- Specialty: Hematology

= Mechanical hemolytic anemia =

Mechanical hemolytic anemia is a form of hemolytic anemia due to mechanically induced damage to red blood cells. Red blood cells, while flexible, may in some circumstances succumb to physical shear and compression. This may result in hemoglobinuria. The damage is induced through repetitive mechanical motions such as prolonged marching (march hemoglobinuria) and marathon running. Mechanical damage can also be induced through the chronic condition microangiopathic hemolytic anemia or due to prosthetic heart valves.

==Cause==
Repetitive impacts to the body may cause mechanical trauma and bursting (hemolysis) of red blood cells. This has been documented to have occurred in the feet during running and hands from Conga or Candombe drumming. Defects in red blood cell membrane proteins have been identified in some of these patients. Free hemoglobin is released from lysed red blood cells and filtered into the urine.

==Hemolytic phenomena==

===March hemoglobinuria===
March hemoglobinuria, occurs when hemoglobin is seen in the urine after repetitive impacts on the body, particularly affecting the feet. The word "march" is in reference to the condition arising in soldiers who have been marching for long periods; the condition was first documented in 1881.

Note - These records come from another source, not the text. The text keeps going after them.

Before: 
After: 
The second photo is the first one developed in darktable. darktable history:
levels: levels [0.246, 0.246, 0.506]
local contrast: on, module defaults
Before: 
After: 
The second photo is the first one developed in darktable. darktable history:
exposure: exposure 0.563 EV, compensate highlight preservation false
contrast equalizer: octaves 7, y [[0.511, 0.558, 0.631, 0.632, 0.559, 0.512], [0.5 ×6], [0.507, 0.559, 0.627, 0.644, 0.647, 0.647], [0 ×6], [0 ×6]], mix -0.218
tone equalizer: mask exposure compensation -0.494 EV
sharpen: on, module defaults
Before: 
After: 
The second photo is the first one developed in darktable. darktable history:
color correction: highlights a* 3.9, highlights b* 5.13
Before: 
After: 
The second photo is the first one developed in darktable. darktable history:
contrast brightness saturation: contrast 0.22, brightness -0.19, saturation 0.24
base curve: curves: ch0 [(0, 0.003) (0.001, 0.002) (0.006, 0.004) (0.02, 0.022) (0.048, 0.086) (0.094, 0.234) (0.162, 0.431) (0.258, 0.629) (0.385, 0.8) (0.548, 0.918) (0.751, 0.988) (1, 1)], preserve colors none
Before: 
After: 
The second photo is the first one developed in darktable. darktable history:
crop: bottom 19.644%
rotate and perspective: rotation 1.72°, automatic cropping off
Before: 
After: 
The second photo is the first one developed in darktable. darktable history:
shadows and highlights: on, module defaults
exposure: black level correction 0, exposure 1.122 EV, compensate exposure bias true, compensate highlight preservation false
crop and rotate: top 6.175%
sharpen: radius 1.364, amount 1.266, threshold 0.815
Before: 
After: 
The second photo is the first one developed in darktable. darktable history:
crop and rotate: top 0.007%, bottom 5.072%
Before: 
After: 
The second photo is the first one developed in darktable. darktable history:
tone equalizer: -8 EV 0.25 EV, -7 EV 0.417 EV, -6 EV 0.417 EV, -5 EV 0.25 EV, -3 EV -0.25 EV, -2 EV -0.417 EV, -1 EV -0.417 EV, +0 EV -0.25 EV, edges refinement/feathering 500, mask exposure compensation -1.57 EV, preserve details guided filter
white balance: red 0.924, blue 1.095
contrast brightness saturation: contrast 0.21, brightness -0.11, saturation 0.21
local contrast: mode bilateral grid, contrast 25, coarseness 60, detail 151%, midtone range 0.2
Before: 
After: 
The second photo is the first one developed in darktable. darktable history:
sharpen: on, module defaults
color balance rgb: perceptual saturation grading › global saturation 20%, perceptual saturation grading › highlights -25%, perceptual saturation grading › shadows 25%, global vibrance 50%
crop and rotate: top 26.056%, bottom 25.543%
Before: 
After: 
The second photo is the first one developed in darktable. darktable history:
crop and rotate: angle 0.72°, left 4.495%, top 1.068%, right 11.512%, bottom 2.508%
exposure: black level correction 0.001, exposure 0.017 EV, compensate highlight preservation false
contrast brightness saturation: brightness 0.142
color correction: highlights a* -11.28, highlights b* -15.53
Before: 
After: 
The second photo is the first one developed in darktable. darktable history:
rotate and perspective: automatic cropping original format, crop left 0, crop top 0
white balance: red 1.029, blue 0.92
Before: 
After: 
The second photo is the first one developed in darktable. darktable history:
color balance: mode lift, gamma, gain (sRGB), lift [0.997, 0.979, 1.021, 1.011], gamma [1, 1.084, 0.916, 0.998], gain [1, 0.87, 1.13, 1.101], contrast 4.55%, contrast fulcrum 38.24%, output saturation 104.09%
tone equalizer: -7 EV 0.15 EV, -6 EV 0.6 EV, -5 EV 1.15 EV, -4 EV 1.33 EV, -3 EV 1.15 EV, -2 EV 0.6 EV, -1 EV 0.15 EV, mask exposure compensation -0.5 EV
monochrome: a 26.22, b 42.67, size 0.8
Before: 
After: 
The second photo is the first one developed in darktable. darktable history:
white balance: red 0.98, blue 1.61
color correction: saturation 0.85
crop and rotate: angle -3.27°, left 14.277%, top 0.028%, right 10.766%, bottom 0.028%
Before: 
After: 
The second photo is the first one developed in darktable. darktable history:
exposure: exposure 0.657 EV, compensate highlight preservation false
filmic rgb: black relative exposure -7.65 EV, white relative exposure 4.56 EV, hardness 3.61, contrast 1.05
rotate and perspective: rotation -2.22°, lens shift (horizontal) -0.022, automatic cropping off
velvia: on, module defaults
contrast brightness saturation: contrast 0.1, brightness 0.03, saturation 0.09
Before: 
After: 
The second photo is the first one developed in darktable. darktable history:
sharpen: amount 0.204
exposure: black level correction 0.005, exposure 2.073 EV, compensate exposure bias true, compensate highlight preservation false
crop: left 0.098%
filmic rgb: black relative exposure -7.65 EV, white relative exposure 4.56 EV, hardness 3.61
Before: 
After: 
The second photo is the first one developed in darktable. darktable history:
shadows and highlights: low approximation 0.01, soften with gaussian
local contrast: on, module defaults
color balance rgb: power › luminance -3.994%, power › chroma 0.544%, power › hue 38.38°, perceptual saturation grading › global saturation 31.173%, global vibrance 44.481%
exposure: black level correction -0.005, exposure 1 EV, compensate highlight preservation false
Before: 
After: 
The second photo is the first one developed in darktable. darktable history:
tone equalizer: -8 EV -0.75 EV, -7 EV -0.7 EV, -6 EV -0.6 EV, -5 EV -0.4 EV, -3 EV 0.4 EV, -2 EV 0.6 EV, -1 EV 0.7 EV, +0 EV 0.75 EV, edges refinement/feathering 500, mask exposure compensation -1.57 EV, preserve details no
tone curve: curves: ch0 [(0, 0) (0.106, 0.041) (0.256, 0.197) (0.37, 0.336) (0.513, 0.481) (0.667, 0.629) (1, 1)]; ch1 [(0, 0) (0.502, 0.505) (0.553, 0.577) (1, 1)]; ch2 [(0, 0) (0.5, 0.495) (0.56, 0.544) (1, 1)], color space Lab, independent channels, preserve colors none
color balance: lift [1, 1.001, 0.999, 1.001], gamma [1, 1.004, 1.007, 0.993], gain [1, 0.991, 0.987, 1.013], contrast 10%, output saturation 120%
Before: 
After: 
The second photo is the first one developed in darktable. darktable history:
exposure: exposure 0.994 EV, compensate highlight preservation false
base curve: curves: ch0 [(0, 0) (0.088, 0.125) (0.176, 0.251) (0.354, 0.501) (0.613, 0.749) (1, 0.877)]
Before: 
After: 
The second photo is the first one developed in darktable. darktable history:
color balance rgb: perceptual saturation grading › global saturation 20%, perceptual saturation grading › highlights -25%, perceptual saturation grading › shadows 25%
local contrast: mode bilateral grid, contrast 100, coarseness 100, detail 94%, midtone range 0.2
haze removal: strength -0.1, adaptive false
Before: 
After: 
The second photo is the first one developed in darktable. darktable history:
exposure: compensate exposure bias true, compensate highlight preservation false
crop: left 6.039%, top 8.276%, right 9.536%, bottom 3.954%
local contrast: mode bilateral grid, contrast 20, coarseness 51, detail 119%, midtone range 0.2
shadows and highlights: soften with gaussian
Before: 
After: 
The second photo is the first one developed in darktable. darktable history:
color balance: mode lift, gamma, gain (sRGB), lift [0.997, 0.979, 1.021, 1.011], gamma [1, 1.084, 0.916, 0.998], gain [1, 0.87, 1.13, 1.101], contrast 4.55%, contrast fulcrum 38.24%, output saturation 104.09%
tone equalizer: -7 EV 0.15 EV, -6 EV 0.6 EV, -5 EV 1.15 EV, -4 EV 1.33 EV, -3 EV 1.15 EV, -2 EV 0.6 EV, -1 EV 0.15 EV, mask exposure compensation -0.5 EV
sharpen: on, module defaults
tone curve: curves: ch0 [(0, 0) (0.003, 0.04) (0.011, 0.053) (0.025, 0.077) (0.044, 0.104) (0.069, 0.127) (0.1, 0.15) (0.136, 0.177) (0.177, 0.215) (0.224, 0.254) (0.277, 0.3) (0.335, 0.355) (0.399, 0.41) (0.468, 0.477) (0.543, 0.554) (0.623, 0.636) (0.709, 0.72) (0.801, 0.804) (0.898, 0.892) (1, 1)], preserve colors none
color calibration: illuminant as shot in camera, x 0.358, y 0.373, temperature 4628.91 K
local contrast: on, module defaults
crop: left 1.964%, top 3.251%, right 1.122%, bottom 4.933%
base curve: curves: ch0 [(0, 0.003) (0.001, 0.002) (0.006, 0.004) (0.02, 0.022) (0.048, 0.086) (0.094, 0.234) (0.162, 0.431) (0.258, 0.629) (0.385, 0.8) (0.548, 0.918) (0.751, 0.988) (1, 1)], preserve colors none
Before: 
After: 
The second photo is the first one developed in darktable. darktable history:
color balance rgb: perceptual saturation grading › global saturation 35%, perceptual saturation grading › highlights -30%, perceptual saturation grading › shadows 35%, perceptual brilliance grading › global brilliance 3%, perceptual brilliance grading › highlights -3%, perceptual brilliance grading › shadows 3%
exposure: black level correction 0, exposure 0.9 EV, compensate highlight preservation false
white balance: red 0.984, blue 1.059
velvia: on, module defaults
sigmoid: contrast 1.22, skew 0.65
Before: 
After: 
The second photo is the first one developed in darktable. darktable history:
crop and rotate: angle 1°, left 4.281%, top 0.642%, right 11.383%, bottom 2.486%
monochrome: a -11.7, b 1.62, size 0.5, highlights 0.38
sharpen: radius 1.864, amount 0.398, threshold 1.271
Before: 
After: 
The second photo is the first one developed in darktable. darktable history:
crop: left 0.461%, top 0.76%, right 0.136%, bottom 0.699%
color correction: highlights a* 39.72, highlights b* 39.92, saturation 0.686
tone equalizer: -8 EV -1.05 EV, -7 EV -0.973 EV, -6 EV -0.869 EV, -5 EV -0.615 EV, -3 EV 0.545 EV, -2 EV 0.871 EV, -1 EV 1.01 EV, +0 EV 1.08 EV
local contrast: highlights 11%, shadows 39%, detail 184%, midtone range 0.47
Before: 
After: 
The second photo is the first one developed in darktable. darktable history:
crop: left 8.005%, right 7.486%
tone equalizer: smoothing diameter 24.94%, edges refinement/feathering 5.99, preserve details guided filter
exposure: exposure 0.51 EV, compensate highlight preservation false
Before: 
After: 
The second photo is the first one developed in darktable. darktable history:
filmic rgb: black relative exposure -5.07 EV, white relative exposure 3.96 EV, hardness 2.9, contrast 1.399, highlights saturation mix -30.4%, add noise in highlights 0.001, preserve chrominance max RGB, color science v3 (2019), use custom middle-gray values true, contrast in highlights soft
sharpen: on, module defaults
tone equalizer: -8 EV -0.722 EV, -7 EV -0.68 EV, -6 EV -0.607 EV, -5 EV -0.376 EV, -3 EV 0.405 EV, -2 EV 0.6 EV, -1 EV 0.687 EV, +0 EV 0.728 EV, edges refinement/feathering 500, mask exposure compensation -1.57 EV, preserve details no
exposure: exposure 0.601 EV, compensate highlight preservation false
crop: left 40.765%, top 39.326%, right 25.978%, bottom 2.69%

===Runner's macrocytosis===
Runner's macrocytosis is a phenomenon of increased red blood cell size as a compensatory mechanism for increased red blood cell turnover. The impact forces from running can lead to red blood cell hemolysis and accelerate red blood cell production. This can shift the ratio of red blood cells towards younger, larger cells. This shift may be reflected in higher than normal mean corpuscular volume (MCV) values, an indicator of red blood cell size.

This is not a pathological condition but may indicate a propensity toward iron deficiency anemia due to high red blood cell turnover.